===== Rows =====

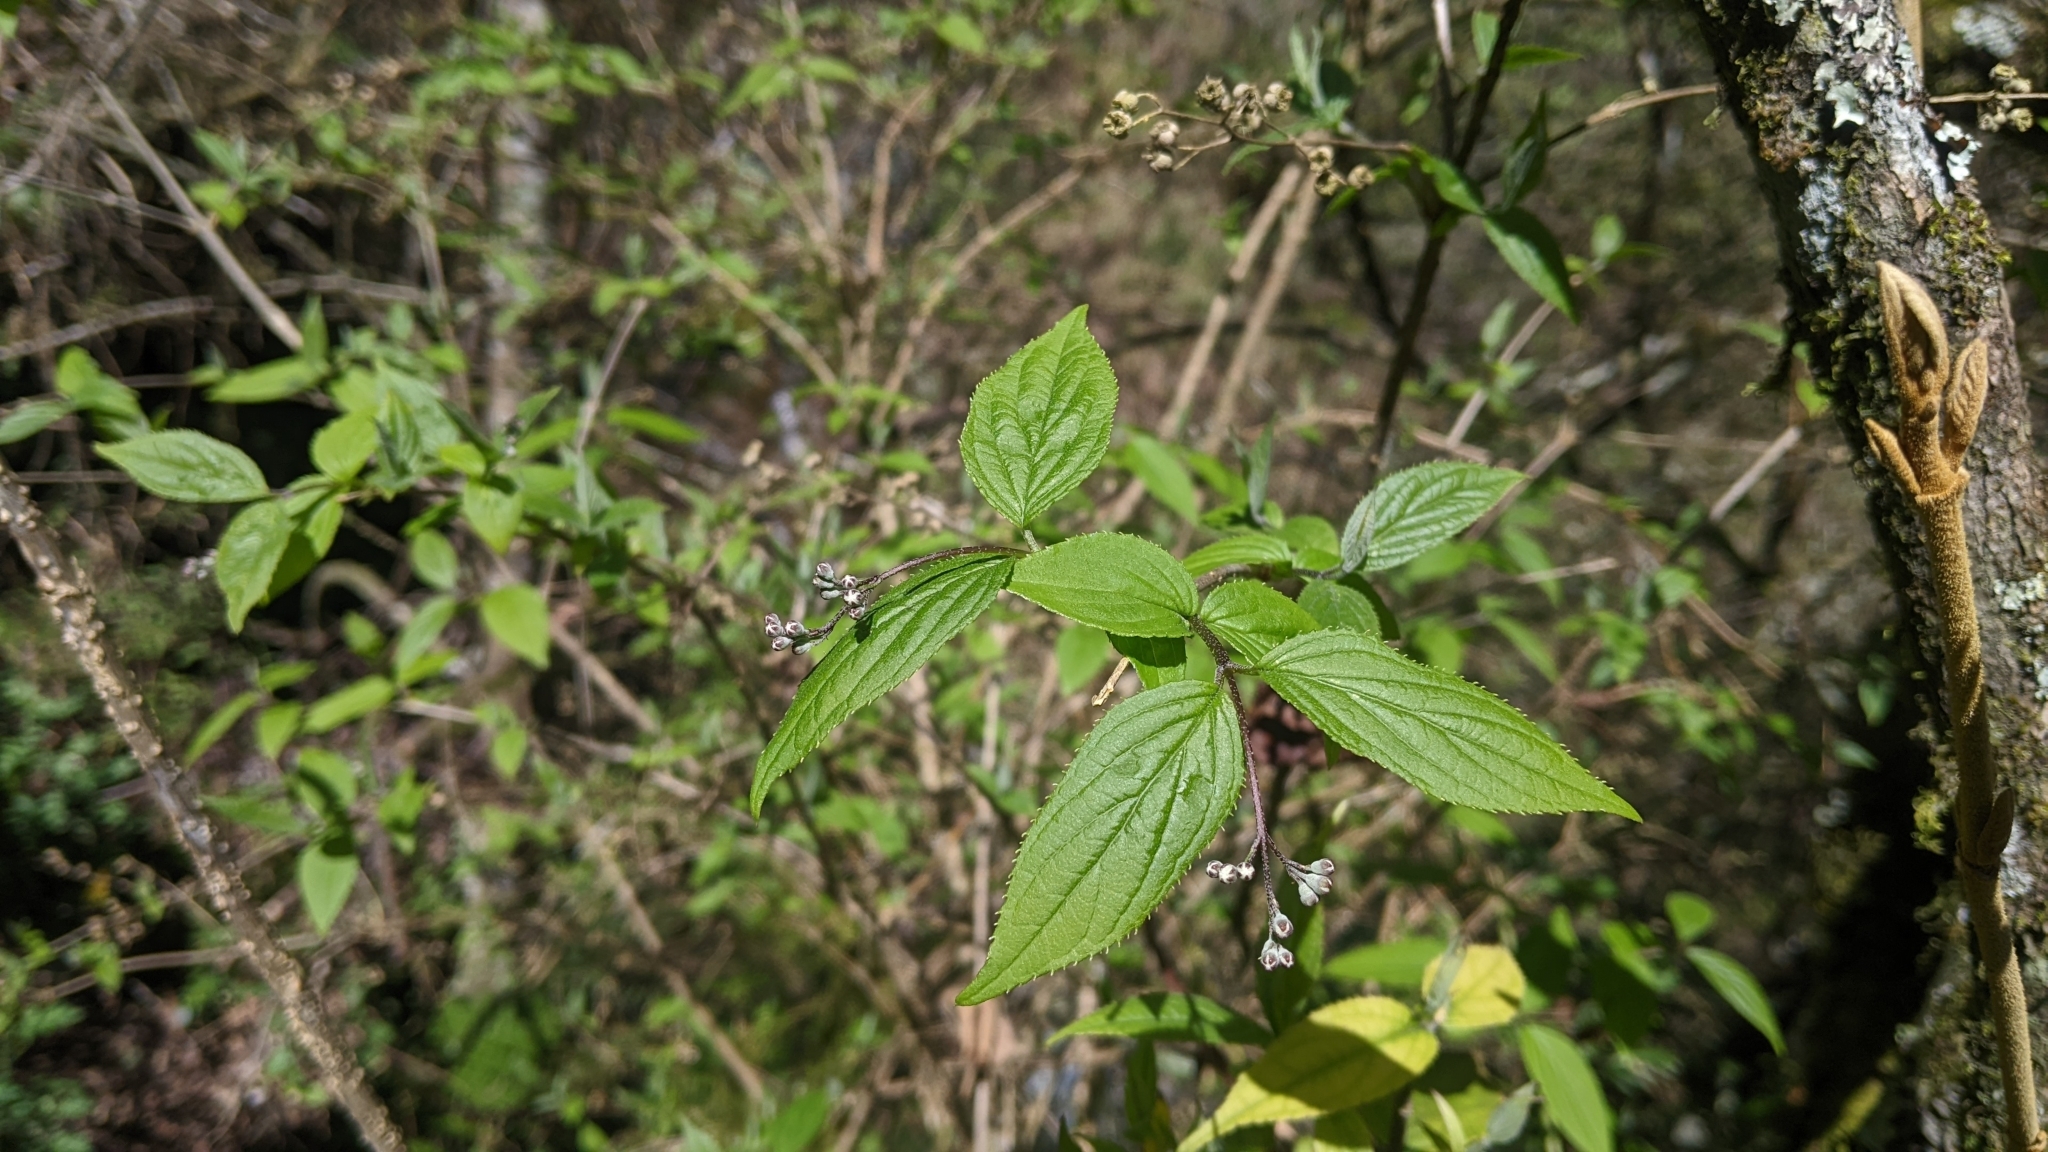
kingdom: Plantae
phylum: Tracheophyta
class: Magnoliopsida
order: Cornales
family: Hydrangeaceae
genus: Deutzia
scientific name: Deutzia taiwanensis
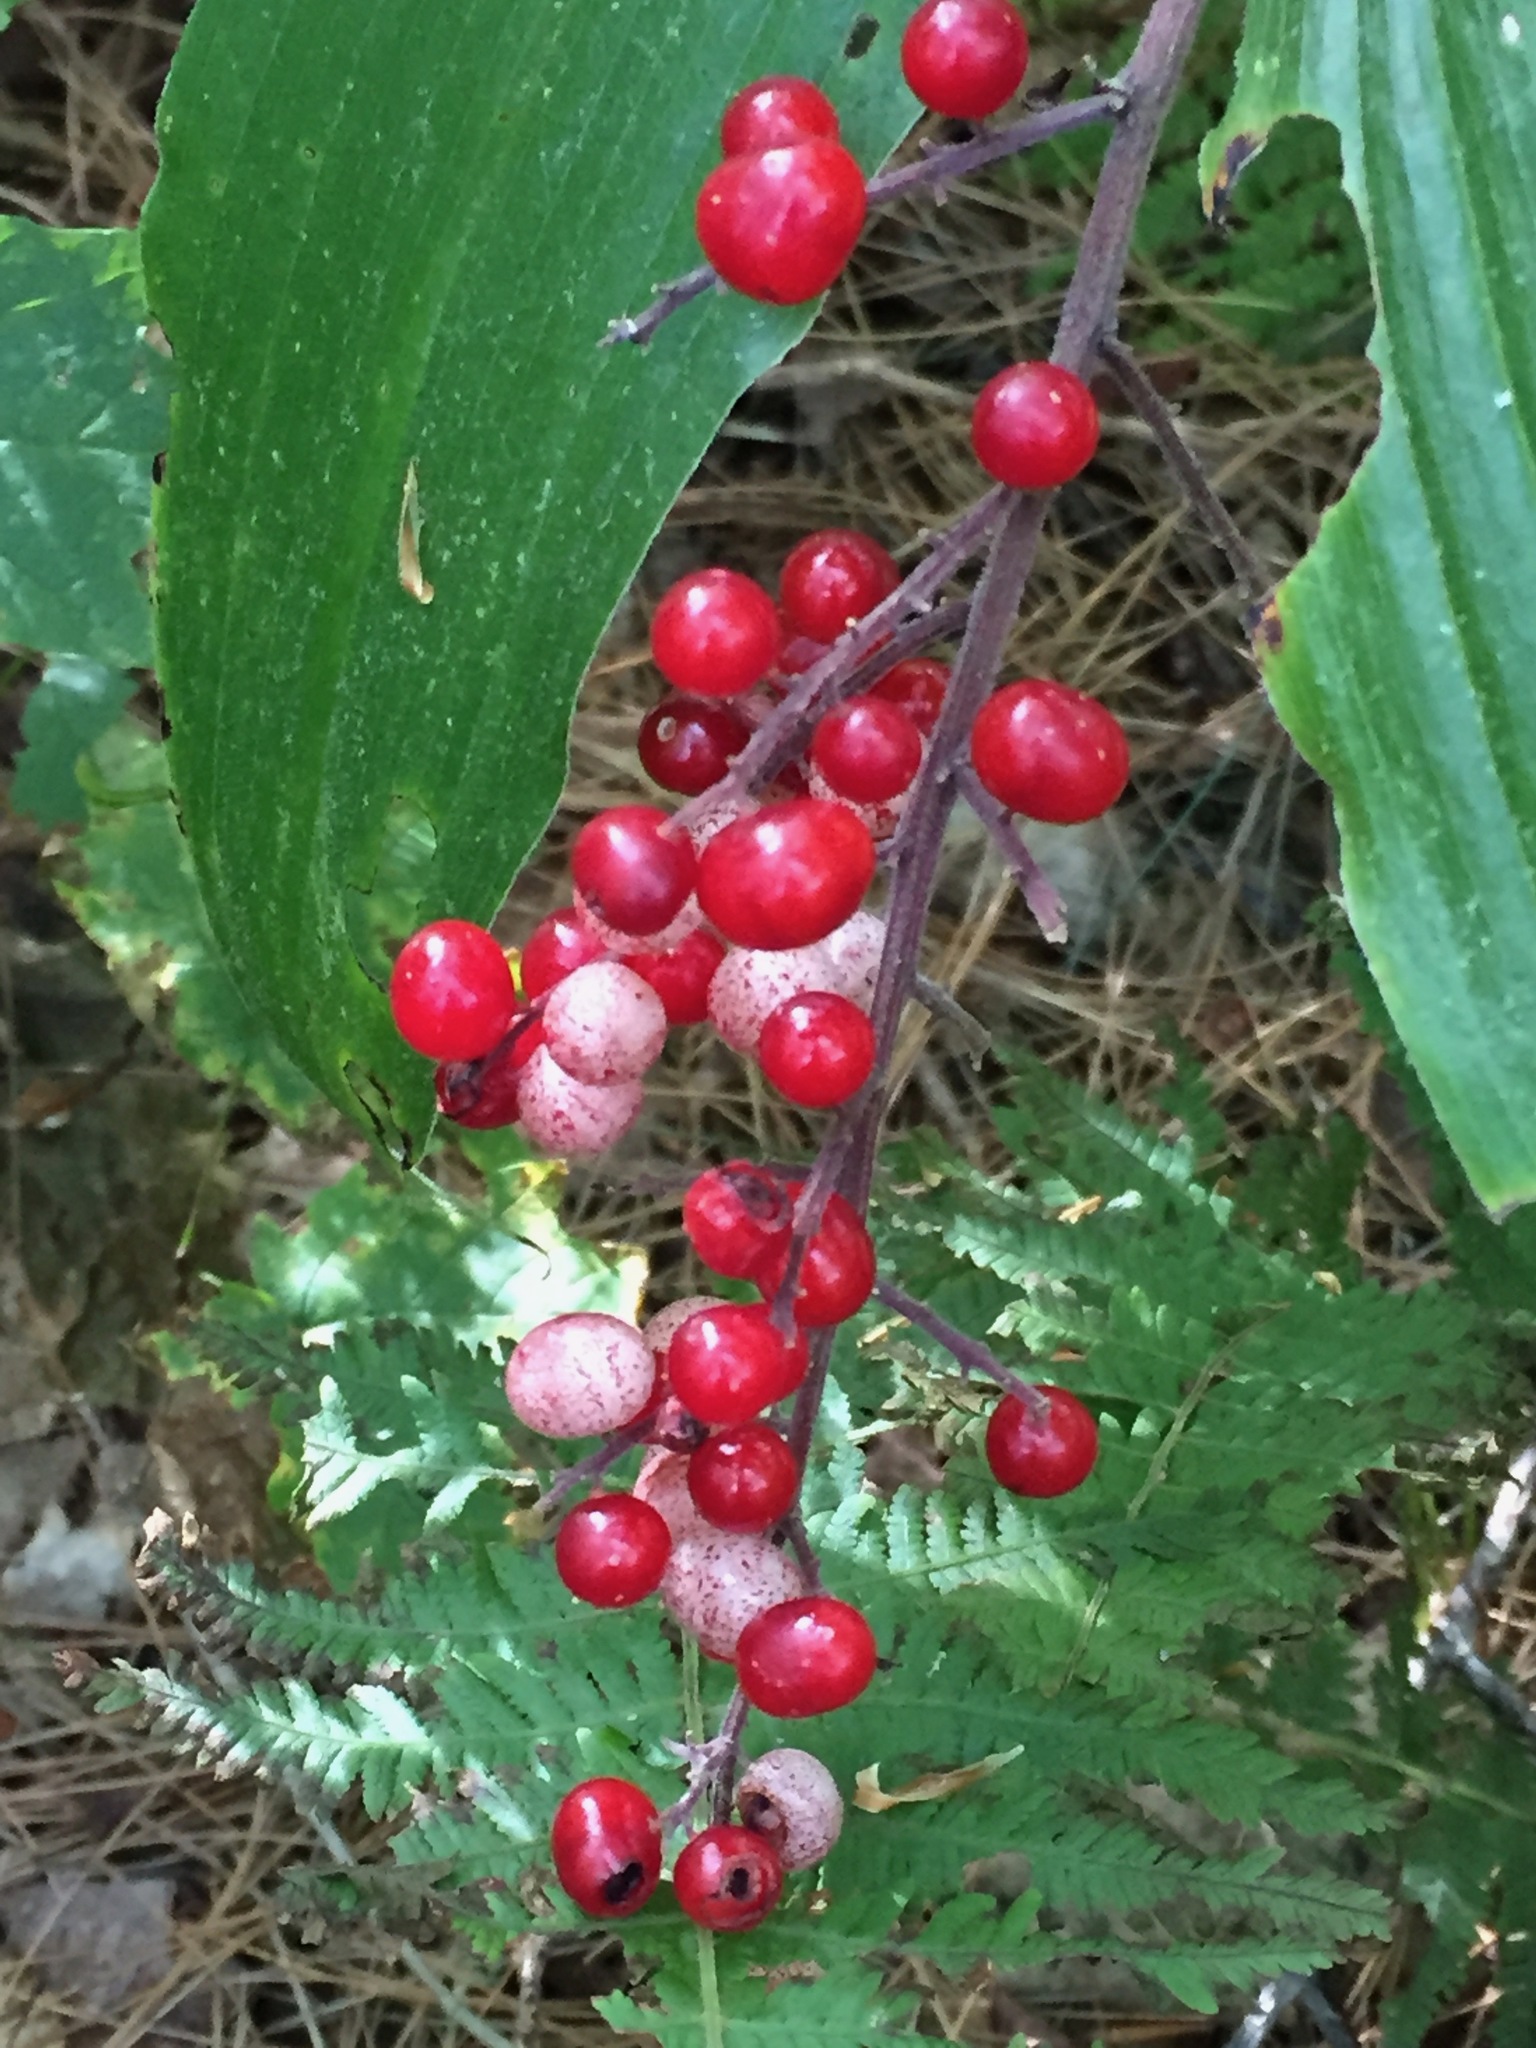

=====

- **Your goal**
Rewrite all of the lines above as a JSON list of strings, one string per line. Omit blank lines and leave the pictures out of the answer.

- **Full answer**
[
  "kingdom: Plantae",
  "phylum: Tracheophyta",
  "class: Magnoliopsida",
  "order: Cornales",
  "family: Hydrangeaceae",
  "genus: Deutzia",
  "scientific name: Deutzia taiwanensis"
]